# DOCUMENT EXTRACT
★ ★ ★ ★

Flurlingen has an area of 2.4 km2. Of this area, 18.3% is used for agricultural purposes, while 55.6% is forested. Of the rest of the land, 22% is settled (buildings or roads) and the remainder (4.1%) is non-productive (rivers, glaciers or mountains).

The municipality if located on the Rhine river to the west of the Cholfirst elevation.

==Sights==
The 96 m tall Cholfirst Radio Tower is built on Cholfirst at an elevation of 570 m.

==Demographics==
Flurlingen has a population (as of ) of . As of 2007, 10.3% of the population was made up of foreign nationals. Over the last 10 years the population has grown at a rate of 12.3%. Most of the population (As of 2000) speaks German (94.3%), with Serbo-Croatian being second most common ( 1.1%) and Albanian being third ( 1.0%).

In the 2007 election the most popular party was the SVP which received 29.2% of the vote. The next three most popular parties were the SPS (19.9%), the FDP (18.8%) and the Green Party (13.2%).

The age distribution of the population (As of 2000) is children and teenagers (0–19 years old) make up 24.4% of the population, while adults (20–64 years old) make up 61.5% and seniors (over 64 years old) make up 14%. The entire Swiss population is generally well educated. In Flurlingen about 85.7% of the population (between age 25–64) have completed either non-mandatory upper secondary education or additional higher education (either university or a Fachhochschule).

★ ★ ★ ★

[Saved entries]
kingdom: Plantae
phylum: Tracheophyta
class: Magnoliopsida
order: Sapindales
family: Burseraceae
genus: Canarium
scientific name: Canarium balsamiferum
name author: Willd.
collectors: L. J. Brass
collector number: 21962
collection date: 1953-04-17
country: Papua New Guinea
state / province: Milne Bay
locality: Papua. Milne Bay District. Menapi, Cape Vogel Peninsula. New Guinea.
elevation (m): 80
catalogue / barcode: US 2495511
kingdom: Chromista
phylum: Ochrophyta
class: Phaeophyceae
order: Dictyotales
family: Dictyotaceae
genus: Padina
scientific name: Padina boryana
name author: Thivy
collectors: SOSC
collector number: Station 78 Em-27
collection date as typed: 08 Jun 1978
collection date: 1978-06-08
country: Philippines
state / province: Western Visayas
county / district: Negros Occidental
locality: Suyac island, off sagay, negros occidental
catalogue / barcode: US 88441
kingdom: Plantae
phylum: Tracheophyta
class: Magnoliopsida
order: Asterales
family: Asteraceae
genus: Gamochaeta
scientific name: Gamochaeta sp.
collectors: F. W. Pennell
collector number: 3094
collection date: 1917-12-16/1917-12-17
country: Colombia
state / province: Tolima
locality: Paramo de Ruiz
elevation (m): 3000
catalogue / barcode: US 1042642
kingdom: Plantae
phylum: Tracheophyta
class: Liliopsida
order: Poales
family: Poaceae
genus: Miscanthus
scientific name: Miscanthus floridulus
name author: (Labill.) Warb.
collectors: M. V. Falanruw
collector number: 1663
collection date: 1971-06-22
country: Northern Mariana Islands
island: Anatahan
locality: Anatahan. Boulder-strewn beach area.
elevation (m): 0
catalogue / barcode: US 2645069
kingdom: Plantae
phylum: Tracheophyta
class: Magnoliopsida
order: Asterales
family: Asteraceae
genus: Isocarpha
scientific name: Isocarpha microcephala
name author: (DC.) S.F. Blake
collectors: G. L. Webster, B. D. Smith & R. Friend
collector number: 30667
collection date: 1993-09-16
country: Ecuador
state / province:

★ ★ ★ ★

# THE TASK
Resume the article on the municipality of Flurlingen, continuing on from its final sentence in the same encyclopedic style.

# ANSWER BOX
Flurlingen has an unemployment rate of 1.16%. As of 2005, there were 47 people employed in the primary economic sector and about 5 businesses involved in this sector. 140 people are employed in the secondary sector and there are 26 businesses in this sector. 165 people are employed in the tertiary sector, with 46 businesses in this sector.

The historical population is given in the following table:

| year | population |
|---|---|
| 1467 | 31 Households |
| 1637 | 170 |
| 1708 | 329 |
| 1850 | 400 |
| 1900 | 902 |
| 1910 | 1,023 |
| 1930 | 895 |
| 1950 | 951 |
| 1960 | 1,049 |
| 1970 | 935 |
| 2000 | 1,248 |

==Economic trends==

Although traditionally a wine-growing municipality, in recent years, the number of wealthy individuals moving to the area have increased due to the relocation of several multi-national headquarters to the nearby municipalities of Schaffhausen and Neuhausen.

This has resulted in an increased demand for housing in this low-tax municipality which is now regarded as one of the most exclusive and sought-after locations.